Pope shares pain of wrongly accused priests
False claims of child prostitution ring hurt many says Francis06 March, 20:02
(ANSA) - Vatican City, March 6 - Pope Francis told a group of Rome priests Thursday that he "shared the pain" of priests suffering "unjust wounds" caused by allegations against some of them. "Lots of people have been injured, by material problems, by scandals, including in the Church," the pope said during a meeting with priests inside the Vatican.
He was referring to an incident in March 2013 when former priest Patrizio Poggi was convicted and sent to prison for five years for paedophilia, and also denounced other priests, saying they were involved in a child prostitution ring.
Police later said his claims were unfounded and Poggi was charged with aggravated slander. According to police, his accusations were driven by "resentment tied to personal reasons".
The pope said the case hurt many in the Church.
"I shared the pain of some of you, of the entire priesthood, for the accusations made against a group of you," Francis told the meeting.
"I have talked to some of you who have been accused and saw the pain of these unjust wounds, (this) madness, and I want to say publicly that I am close to (you)," he said.
Francis said he also apologized on behalf of the Church because the false accusations came from within its ranks His comments come following an interview published Wednesday, in which Pope Francis defended the Church's response to a long series of scandals about child sex abuse by clergymen.
In an interview with Corriere della Sera ahead of the first anniversary of his election as pontiff next week the Argentine pontiff said: "The cases of abuse are terrible because they leave very deep wounds".
"Benedict XVI was very courageous and he opened a road.
The Church has come a long way. Perhaps more than anyone.
"The statistics about the phenomenon of violence against children are shocking, but they also show clearly that the overwhelming majority of the abuses take place in family or neighbourhood environments. "The Catholic Church is perhaps the only public institution that has moved with transparency and responsibility. No one else has done more.
"And yet the Church is the only one to be attacked". his week's report by the Last month the United Nations Committee for the Rights of the Child issued a wide-ranging report that excoriated the Vatican for adopting policies that it said allowed sexual abuse of tens of thousands of children by clergymen and demanded immediate action.
The Vatican responded by claiming the committee showed "grave limits" in a misunderstanding "of the specific nature of the Holy See".
Spokesman Father Federico Lombardi accused the committee of prejudice.
He said the committee bowed to prejudicial arguments from anti-Vatican NGOs.
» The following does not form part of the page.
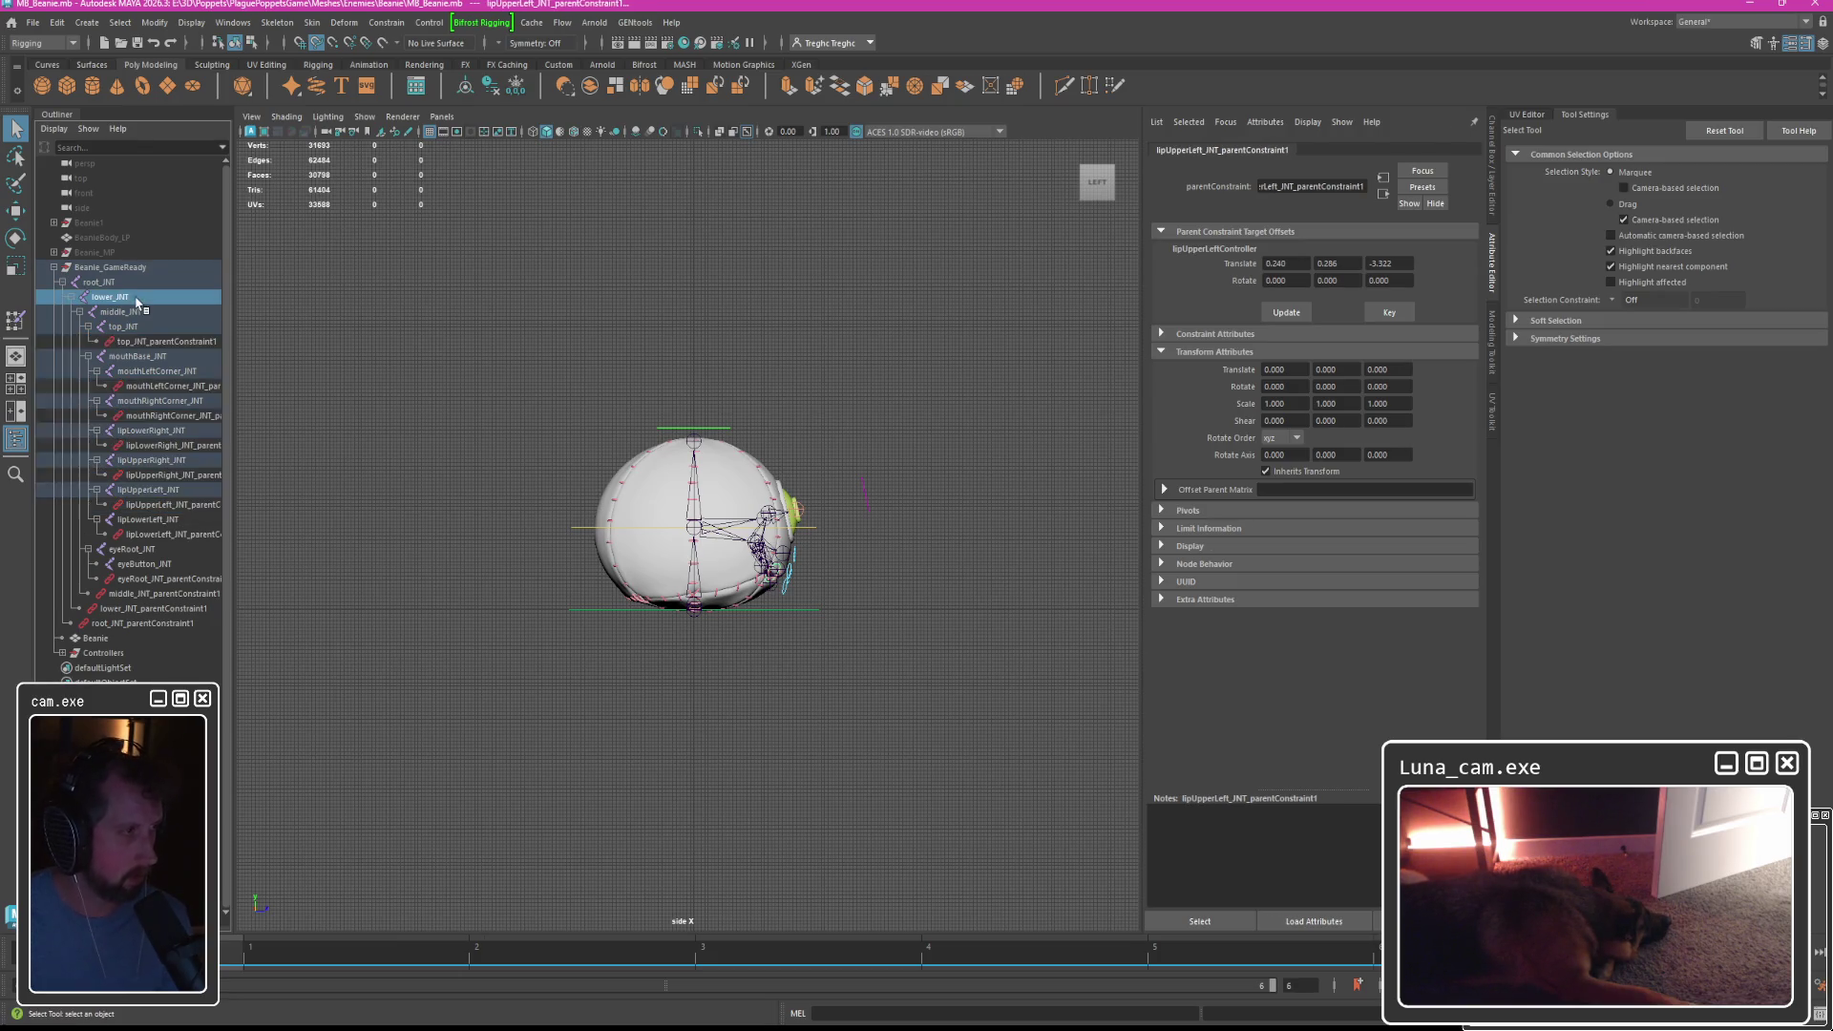
pyautogui.click(655, 473)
"The insistence on particular cases" showed attention was given to "well-known NGOs contrary to the Catholic Church itself, and not to positions of the Church and the Holy See", he said.
Lombardi said the Vatican was entitled to be "baffled" by the Geneva-based committee's failure to understand the makeup of the Church, not just as a religious institution but as a juridical entity.
Critics of the report argue it asks too much of the Holy See, which despite being the central government of the international Church is nevertheless incapable of directly overseeing every local parish that caters to the world's more than one billion Catholics.
For instance, it would be impossible, critics add, to track spending on children in Catholic institutions worldwide, or to create an international monitoring body to be made accessible to all children in all the Church's hundreds of thousands of educational institutions, as the report urges it to do.
"The lack of comprehension of the nature of the Holy See is grave," said Lombardi.
"It's true that our structure is different from other States, making it difficult to understand our role or responsibility. But that's been explained in great detail over the years.
"Is (the Committee) unable or unwilling to understand? In either case we have the right to be baffled".
The Vatican said the Committee was prejudiced and had ignored efforts to stop pedophiles and help victims over the last decade, bowing to prejudicial arguments from anti-Vatican NGOs.
"The insistence on particular cases" showed attention was given to "well-known NGOs contrary to the Catholic Church itself, and not to positions of the Church and the Holy See," he said.
The Committee also overstepped its brief by criticising Catholic ethical doctrine, voicing "its own ideological vision on sexuality" in "moral judgements on abortion and contraception", said Lombardi.
Nevertheless there is "no clash" between the Vatican and the United Nations, he added, after some ardent Vatican supporters insisted the Vatican withdraw its signature to the Convention on the Rights of the Child.
"The Holy See has always given strong moral support to the United Nations as a place of gathering between nations, to promote world peace and harmony among peoples," said Lombardi.
The spokesman went on to credit "higher" officials in the UN "who have always understood the importance of the Holy See's moral and religious authority".